3. Pain is humbling. Sometimes you have to ask for help physically. Sometimes it is necessary to be more vulnerable emotionally. Spiritually, one can only cry out with 'groans that words cannot express' (Romans 8). It is a rebuke to the 'I am strong and can do it all' mindset that can become proud in having a 'can do' approach to problems. I think this was what the Apostle Paul learnt: 'Therefore in order to keep me from becoming conceited, I was given a thorn in my flesh, a messenger of Satan, to torment me. Three times I pleased for the Lord to take it away from me. But He said to me, "My grace is sufficient for you, for my power is made perfect in weakness." Therefore I will boast all the more gladly about my weaknesses, so that Christ's power may rest on me.' 2 Cor 12:6-9
4. Pain brings empathy. 2 Corinthians starts with a reminder to believers in a suffering community that they can 'comfort others with the comfort which they themselves have received from Christ'. Understanding some aspects of pain equips a person to draw alongside another and to 'weep with those who weep'. The circumstances and specifics will differ, but the turmoil and confusion, sadness and sorrow, fear and doubt may be similar.
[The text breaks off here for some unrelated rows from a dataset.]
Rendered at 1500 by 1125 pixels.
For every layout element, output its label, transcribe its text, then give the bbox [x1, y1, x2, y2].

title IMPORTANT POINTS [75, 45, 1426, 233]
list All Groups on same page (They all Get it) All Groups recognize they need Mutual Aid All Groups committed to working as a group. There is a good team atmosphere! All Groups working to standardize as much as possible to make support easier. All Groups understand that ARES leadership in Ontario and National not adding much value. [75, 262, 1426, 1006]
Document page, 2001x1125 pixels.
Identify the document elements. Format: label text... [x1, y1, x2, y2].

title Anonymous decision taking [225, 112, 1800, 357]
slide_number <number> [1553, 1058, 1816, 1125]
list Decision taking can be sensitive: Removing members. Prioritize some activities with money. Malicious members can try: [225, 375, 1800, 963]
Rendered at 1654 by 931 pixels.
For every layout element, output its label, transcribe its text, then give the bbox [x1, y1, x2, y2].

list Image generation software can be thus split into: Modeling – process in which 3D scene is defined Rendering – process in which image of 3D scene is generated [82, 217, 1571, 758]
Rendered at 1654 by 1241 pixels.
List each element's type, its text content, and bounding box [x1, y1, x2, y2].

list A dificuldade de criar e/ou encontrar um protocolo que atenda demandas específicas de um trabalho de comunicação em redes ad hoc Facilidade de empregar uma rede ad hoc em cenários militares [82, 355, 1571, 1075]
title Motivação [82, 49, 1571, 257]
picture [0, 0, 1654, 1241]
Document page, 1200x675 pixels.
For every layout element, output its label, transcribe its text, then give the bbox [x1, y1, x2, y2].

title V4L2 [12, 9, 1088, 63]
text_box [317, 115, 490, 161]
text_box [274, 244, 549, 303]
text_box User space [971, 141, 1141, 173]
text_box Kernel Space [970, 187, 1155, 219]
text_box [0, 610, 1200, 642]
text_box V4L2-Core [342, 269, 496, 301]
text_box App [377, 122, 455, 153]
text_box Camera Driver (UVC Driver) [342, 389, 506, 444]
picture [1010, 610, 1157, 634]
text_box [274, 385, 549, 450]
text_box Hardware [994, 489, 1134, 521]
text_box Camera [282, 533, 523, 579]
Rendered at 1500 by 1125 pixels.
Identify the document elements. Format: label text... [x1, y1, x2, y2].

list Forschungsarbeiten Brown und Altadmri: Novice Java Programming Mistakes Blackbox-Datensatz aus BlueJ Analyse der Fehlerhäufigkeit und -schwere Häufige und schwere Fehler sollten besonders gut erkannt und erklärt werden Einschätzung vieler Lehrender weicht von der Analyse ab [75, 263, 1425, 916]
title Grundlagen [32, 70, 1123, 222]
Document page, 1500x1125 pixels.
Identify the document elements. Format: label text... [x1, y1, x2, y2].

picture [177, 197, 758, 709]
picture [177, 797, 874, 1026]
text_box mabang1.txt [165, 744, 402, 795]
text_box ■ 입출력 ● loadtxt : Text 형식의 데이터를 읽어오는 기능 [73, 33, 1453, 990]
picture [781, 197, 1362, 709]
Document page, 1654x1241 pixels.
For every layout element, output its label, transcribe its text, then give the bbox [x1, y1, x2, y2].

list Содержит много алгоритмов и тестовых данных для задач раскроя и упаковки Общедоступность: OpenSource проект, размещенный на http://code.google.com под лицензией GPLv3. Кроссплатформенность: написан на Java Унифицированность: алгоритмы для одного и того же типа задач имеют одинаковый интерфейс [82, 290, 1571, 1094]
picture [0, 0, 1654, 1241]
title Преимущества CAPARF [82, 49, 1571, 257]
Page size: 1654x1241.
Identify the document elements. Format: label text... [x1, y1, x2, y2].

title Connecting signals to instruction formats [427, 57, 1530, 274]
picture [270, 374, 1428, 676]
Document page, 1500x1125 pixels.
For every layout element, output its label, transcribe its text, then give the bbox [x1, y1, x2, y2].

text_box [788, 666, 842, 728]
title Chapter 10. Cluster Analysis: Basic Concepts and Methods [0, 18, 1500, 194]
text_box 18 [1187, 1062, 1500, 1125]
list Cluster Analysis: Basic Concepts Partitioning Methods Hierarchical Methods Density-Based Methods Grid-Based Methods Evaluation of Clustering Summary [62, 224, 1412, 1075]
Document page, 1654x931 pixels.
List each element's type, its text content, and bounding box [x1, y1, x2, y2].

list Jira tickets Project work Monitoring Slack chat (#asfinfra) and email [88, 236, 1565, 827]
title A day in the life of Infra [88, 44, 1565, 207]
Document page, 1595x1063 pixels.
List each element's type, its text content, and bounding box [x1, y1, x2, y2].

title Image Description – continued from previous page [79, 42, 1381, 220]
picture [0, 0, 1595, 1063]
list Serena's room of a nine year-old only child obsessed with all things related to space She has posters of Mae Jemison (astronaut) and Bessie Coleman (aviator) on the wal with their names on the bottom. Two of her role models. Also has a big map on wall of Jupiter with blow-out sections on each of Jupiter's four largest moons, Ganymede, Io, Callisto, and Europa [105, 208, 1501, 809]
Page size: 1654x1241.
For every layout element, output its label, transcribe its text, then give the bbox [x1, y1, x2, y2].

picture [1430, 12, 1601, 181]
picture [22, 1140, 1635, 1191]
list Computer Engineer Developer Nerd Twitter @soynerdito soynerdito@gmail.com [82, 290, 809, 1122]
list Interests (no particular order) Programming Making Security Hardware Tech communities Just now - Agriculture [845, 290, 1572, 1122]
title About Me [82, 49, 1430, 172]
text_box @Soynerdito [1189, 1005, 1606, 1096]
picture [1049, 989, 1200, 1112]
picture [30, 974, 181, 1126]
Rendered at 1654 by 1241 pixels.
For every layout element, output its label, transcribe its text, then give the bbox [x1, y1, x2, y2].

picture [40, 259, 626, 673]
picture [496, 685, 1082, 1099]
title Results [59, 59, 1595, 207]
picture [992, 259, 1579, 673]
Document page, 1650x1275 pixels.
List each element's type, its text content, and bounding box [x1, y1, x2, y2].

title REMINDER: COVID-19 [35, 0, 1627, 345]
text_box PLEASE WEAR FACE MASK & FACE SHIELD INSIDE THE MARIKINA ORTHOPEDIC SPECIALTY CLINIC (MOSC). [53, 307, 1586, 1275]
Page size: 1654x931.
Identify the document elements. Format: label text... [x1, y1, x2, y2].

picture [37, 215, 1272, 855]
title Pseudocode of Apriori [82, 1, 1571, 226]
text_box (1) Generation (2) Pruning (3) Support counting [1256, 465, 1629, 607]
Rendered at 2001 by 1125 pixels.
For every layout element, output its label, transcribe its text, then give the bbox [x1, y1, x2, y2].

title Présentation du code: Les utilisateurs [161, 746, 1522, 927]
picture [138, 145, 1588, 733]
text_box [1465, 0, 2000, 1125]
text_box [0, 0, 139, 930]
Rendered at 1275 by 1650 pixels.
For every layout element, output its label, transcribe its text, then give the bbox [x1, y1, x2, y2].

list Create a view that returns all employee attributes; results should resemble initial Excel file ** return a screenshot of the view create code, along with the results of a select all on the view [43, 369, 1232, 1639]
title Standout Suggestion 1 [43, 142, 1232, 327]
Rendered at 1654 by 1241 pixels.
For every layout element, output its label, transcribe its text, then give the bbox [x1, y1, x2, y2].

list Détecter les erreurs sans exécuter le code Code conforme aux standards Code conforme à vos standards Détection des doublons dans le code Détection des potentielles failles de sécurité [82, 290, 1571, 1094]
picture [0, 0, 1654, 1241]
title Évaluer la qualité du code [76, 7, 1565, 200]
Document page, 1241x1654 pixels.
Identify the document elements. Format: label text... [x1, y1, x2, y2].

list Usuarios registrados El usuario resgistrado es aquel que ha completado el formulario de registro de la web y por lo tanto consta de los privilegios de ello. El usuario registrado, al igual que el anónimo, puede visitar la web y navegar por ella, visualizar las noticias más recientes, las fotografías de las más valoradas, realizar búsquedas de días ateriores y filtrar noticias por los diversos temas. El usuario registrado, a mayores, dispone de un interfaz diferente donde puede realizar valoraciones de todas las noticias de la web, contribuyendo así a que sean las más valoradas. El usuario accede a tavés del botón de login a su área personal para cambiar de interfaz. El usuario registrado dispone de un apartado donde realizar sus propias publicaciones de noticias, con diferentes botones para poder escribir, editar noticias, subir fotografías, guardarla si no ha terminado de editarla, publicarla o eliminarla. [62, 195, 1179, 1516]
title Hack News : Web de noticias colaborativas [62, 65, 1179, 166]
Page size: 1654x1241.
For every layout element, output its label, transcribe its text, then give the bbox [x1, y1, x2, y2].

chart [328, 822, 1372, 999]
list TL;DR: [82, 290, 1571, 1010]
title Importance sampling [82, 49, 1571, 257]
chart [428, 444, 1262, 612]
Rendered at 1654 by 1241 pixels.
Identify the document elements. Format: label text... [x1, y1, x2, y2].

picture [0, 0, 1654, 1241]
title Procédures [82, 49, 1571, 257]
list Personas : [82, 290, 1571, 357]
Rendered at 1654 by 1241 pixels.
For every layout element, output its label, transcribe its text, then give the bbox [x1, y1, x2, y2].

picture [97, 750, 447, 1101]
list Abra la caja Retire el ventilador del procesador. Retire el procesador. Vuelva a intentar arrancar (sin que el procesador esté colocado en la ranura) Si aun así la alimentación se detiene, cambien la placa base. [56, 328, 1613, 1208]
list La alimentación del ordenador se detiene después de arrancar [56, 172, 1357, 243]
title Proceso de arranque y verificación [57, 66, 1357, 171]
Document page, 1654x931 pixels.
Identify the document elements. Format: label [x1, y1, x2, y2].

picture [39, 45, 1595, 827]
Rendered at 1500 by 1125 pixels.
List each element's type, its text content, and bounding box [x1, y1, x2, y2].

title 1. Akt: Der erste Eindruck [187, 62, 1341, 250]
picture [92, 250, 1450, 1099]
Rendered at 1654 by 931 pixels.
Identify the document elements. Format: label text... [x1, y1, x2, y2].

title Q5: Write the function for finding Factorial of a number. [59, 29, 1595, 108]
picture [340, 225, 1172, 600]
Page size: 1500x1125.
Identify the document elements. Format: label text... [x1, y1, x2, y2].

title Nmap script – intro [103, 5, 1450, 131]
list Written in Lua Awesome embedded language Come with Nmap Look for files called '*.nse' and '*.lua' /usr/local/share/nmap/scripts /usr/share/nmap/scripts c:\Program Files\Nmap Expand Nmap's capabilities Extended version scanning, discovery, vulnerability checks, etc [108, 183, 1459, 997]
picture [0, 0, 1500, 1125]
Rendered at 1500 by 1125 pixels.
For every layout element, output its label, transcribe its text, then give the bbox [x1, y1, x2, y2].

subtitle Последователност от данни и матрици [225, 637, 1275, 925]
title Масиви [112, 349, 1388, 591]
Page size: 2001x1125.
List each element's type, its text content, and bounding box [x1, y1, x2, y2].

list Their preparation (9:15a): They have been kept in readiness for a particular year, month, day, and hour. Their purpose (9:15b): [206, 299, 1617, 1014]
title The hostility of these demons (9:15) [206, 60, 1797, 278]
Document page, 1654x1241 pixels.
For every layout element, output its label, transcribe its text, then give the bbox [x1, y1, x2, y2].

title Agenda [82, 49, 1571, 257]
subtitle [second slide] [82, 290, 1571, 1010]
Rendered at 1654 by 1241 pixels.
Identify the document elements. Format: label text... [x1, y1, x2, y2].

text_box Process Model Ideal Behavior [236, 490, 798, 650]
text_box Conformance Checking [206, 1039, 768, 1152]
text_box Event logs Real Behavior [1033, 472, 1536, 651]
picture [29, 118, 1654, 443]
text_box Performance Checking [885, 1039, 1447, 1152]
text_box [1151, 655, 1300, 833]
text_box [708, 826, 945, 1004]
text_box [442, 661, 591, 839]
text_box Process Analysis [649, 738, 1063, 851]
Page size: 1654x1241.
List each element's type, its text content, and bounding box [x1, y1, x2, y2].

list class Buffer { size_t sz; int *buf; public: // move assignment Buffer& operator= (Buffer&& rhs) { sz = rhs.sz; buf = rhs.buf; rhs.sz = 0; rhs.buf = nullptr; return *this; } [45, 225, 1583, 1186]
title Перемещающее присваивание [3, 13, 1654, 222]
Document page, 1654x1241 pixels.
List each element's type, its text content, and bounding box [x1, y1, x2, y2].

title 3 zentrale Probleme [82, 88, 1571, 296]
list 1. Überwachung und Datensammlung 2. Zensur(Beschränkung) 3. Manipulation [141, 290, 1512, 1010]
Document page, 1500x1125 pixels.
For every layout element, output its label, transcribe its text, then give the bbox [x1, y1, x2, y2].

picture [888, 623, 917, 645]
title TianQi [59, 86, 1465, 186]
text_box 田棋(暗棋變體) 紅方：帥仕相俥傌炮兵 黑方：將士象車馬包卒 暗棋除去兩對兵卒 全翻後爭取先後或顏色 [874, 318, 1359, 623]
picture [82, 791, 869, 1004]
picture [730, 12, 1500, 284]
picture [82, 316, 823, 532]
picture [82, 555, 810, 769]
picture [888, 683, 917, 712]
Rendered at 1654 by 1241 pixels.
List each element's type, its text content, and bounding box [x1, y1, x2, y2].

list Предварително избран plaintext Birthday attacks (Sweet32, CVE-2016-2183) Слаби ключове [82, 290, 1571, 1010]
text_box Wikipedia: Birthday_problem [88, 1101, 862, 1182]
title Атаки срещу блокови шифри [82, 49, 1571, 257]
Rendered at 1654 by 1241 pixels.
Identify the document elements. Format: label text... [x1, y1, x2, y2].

5. Pain helps me understand others. This may relate to the point above, but I am aware of how different people respond to pain. Some speak very freely of it, in real life and on social media and seem able to communicate their distress and need. Others deal with it more internally, giving little outward sign of distress. I probably fall into the latter category (although I do sometimes try to communicate, I often feel I am not 'heard'). This makes me aware that a smile can hide a lot, and that when I care about somebody I should seek to listen carefully, to draw alongside them and to understand. Sometimes, this involves asking specific questions which I would not have done ten years ago.
6. Pain helps counter idolatry. It can be tempting to put confidence and faith in relationships, in things, in family, in work, in status, in comfort. Pain makes me realise that any one of these could be stripped away in the blink of an eye. I feel I have had a glimpse into how these are unstable foundations for a life - whereas perhaps if life always felt smooth and comfortable, I may not have done so.
7. Pain draws me closer to Christ. I love the description of 'a friend that sticks closer than a brother' (Proverbs 18:24). I am aware that He both knows and cares, and walks with me through these trials. I am reminded that 'it has been granted to you on behalf of Christ not only to believe in Him, but also to suffer for Him...' Philippians 1:29. Many of the types of pain I describe may not be in direct consequence of living for Christ in this world, but they do remind us that Christ suffered immensely for our sakes, and God the Father suffered in having His only beloved Son die for our sin.
8. Pain causes me to long for eternity. Revelation 21:4 specifically tells us how there 'will be no more death or mourning or crying or pain''. Eternity is forever and ever. We can look forward to that with real hope.
9. Pain teaches patience. There are times when things cannot be done in the timescale that I might have wanted, or where plans have to be adjusted. This is a reminder that God knows what each of us needs to endure, and does not expect more of us than what is possible. Sometimes I may not have strength to do everything I may want to, and I need to trust that God gives me strength enough to do all that He requires of me.
I am thankful for the hope that we have in Christ, a hope that does not disappoint. I often wonder how on earth a person can make sense of trials without an eternal perspective. I am thankful that in recent situations where I have either been in physical pain, or have felt very sad, that I've known the love and comfort of my Saviour. And I hope, if you are reading this, that God brings such comfort to you also.